Page-level text extractions:
========================
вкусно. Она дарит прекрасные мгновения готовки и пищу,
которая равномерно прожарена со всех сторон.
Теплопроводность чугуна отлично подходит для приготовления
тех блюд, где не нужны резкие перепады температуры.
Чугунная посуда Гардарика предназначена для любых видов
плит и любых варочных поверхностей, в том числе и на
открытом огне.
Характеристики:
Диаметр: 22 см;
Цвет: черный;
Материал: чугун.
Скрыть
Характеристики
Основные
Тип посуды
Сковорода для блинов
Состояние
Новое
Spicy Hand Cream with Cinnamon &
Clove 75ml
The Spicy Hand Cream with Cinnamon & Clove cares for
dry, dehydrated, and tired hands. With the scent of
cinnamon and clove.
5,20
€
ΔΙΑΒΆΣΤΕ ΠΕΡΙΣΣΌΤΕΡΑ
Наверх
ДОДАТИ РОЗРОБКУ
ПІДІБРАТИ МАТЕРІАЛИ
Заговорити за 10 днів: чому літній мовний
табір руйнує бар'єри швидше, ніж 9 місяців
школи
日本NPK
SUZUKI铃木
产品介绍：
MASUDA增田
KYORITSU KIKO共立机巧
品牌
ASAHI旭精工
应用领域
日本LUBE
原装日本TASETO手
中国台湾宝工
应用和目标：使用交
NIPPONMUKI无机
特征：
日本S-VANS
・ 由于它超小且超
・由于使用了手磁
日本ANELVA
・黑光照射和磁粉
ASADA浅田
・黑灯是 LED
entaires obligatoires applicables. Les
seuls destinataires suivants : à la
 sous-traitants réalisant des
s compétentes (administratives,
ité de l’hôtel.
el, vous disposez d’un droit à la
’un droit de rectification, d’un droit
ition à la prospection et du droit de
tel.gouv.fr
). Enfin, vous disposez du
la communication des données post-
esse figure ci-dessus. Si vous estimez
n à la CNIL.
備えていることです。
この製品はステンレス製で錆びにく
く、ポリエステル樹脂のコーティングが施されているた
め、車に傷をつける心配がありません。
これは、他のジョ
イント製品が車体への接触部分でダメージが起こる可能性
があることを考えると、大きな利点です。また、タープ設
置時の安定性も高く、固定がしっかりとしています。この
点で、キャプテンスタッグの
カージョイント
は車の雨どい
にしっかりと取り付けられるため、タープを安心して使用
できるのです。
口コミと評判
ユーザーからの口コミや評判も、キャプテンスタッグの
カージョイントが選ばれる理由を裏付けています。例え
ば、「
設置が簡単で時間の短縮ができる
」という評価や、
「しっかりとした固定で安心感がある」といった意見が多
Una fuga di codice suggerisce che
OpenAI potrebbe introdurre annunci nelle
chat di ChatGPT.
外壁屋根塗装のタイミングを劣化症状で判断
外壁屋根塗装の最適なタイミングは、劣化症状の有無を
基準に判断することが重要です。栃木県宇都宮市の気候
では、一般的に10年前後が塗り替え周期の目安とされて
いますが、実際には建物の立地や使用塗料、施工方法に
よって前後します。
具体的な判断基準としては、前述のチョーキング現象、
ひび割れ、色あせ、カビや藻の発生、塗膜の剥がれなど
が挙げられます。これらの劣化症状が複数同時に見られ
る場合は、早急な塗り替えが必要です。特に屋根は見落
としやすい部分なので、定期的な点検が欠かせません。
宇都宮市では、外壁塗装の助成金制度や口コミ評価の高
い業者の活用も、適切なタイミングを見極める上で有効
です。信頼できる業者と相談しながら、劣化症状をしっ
========================
Please retype the text of every item above, line for line, with no changes.

вкусно. Она дарит прекрасные мгновения готовки и пищу,
которая равномерно прожарена со всех сторон.
Теплопроводность чугуна отлично подходит для приготовления
тех блюд, где не нужны резкие перепады температуры.
Чугунная посуда Гардарика предназначена для любых видов
плит и любых варочных поверхностей, в том числе и на
открытом огне.
Характеристики:
Диаметр: 22 см;
Цвет: черный;
Материал: чугун.
Скрыть
Характеристики
Основные
Тип посуды
Сковорода для блинов
Состояние
Новое
Spicy Hand Cream with Cinnamon &
Clove 75ml
The Spicy Hand Cream with Cinnamon & Clove cares for
dry, dehydrated, and tired hands. With the scent of
cinnamon and clove.
5,20
€
ΔΙΑΒΆΣΤΕ ΠΕΡΙΣΣΌΤΕΡΑ
Наверх
ДОДАТИ РОЗРОБКУ
ПІДІБРАТИ МАТЕРІАЛИ
Заговорити за 10 днів: чому літній мовний
табір руйнує бар'єри швидше, ніж 9 місяців
школи
日本NPK
SUZUKI铃木
产品介绍：
MASUDA增田
KYORITSU KIKO共立机巧
品牌
ASAHI旭精工
应用领域
日本LUBE
原装日本TASETO手
中国台湾宝工
应用和目标：使用交
NIPPONMUKI无机
特征：
日本S-VANS
・ 由于它超小且超
・由于使用了手磁
日本ANELVA
・黑光照射和磁粉
ASADA浅田
・黑灯是 LED
entaires obligatoires applicables. Les
seuls destinataires suivants : à la
 sous-traitants réalisant des
s compétentes (administratives,
ité de l’hôtel.
el, vous disposez d’un droit à la
’un droit de rectification, d’un droit
ition à la prospection et du droit de
tel.gouv.fr
). Enfin, vous disposez du
la communication des données post-
esse figure ci-dessus. Si vous estimez
n à la CNIL.
備えていることです。
この製品はステンレス製で錆びにく
く、ポリエステル樹脂のコーティングが施されているた
め、車に傷をつける心配がありません。
これは、他のジョ
イント製品が車体への接触部分でダメージが起こる可能性
があることを考えると、大きな利点です。また、タープ設
置時の安定性も高く、固定がしっかりとしています。この
点で、キャプテンスタッグの
カージョイント
は車の雨どい
にしっかりと取り付けられるため、タープを安心して使用
できるのです。
口コミと評判
ユーザーからの口コミや評判も、キャプテンスタッグの
カージョイントが選ばれる理由を裏付けています。例え
ば、「
設置が簡単で時間の短縮ができる
」という評価や、
「しっかりとした固定で安心感がある」といった意見が多
Una fuga di codice suggerisce che
OpenAI potrebbe introdurre annunci nelle
chat di ChatGPT.
外壁屋根塗装のタイミングを劣化症状で判断
外壁屋根塗装の最適なタイミングは、劣化症状の有無を
基準に判断することが重要です。栃木県宇都宮市の気候
では、一般的に10年前後が塗り替え周期の目安とされて
いますが、実際には建物の立地や使用塗料、施工方法に
よって前後します。
具体的な判断基準としては、前述のチョーキング現象、
ひび割れ、色あせ、カビや藻の発生、塗膜の剥がれなど
が挙げられます。これらの劣化症状が複数同時に見られ
る場合は、早急な塗り替えが必要です。特に屋根は見落
としやすい部分なので、定期的な点検が欠かせません。
宇都宮市では、外壁塗装の助成金制度や口コミ評価の高
い業者の活用も、適切なタイミングを見極める上で有効
です。信頼できる業者と相談しながら、劣化症状をしっ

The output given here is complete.